Protestos de exilados podem ter sido estopim em explosão na Coreia do Norte
Protestos por parte de norte-coreanos exilados no país vizinho podem ter sido o estopim para a explosão do escritório de ligações com o Sul na tarde desta terça (16) em Kaesong. Desde o início do mês, o governo de Kim Jong Un já vinha mostrando descontentamento com o envio de balões por cima da fronteira.
O envio de balões com críticas ao regime norte-coreano por parte de desertores é uma prática antiga que tem se intensificado. No geral, são enviados panfletos anticomunistas, com denúncias contra Kim Jong Un e itens provocadores, como comida.
Desde o fim de maio estas manifestações têm sido mais frequentes e organizadas. Elas são atribuídas a parte de um grupo de exilados chamado "Fighters for Free North Korea" (Guerreiros pela Coreia do Norte Livre). Isso tem irritado a cúpula de Kim Jong Un.
"Manifestantes estavam enviando panfletos com críticas ao Kim Jong Un e até conteúdo pornográfico para provocar as autoridades. Este é o tipo de coisa que, para o governo norte-coreano, após diversas notas de repúdio, é considerado muito reprovável", avalia Raphael Puig, membro do CEPS (Centro de Estudos da Política Songun), especializado em política e história da Coreia do Norte.
Por meio da rede estatal KCNA, Pyongyang declarou que este tipo de conteúdo era uma provocação "mais grave do que o uso de armas e exercícios militares".
A situação chegou a um ponto que, de acordo com Choe Sang-Hun, correspondente sul-coreano do "The New York Times", até o governo sul-coreano estava ficando incomodado e passou a tentar barrar os protestos, para evitar retaliações.
Escalada começou em 9 de junho
Embora as ações sejam consideradas repentinas, o governo norte-coreano já vinha mostrando sinais de insatisfação. Como protesto, o país já havia rompido em 9 de junho a comunicação no escritório conjunto, que estava fisicamente desativado desde janeiro.
Neste dia, a Coreia do Sul tentou fazer a chamada na linha de diálogo, mas, pela primeira vez em 21 meses, não teve resposta do país vizinho.
Na última sexta (13), Kim Yo Jong, irmã de de Jong Un e chefe das Relações Exteriores no país, subiu o tom ao relatar a insatisfação quanto às manifestações. "Sinto que já é hora de romper com as autoridades sul-coreanas. Tomaremos as próximas ações em breve", afirmou, por meio da KCNA.
Neste mesmo dia, as autoridades norte-coreanas já haviam criticado duramente a Coreia do Sul, chamando de "absurdas" as declarações de Seul sobre o diálogo a respeito de armas nucleares interrompido com o governo dos Estados Unidos.

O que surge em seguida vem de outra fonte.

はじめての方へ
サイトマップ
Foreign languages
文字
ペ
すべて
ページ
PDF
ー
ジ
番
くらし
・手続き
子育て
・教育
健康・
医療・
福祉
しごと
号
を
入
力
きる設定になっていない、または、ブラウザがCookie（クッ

"A tensão começou a ficar grande. E, como houve o aumento da barreira militar sul-coreana, a Coreia do Norte passou a entender que eles não querem mais diálogos", avalia Puig.
'Situação não está resolvida'
Para o estudioso da Coreia do Norte, a explosão do escritório é um comunicado claro de que, pelo menos por enquanto, o país não está interessado em continuar os diálogos acerca do tratado de paz assinado em 2018.
"Aquele foi um acordo histórico, e este escritório era importante, utilizado já há décadas para o diálogo. [A explosão] foi uma radicalização por parte do governo norte-coreano, o que é muito simbólico", afirma Puig.
Para ele, no entanto, isso não deve avançar para ações bélicas. "O fim do armistício significaria algo muito maior. Envolve esferas políticas, econômicas, sociais, além de outros países. Em ciências humanas não há resposta exata, mas não é provável", afirma.
A jornalista Ankit Panda, biógrafa de Kim Jong Un, afirmou à rede britânica BBC que este pode ser um lembrete, por parte do líder do norte, de que os dois países ainda estão em guerra e a situação não está resolvida.
"Nos próximos dias, nós podemos ver outros passos por parte da Coreia do Norte, que podem incluir demonstrações militares provocadoras, explosão de mísseis de artilharia próximas ao território sul-coreano ou medidas para reverter as conquistas do tratado militar de 2018 entre as duas Coreias", afirmou Panda.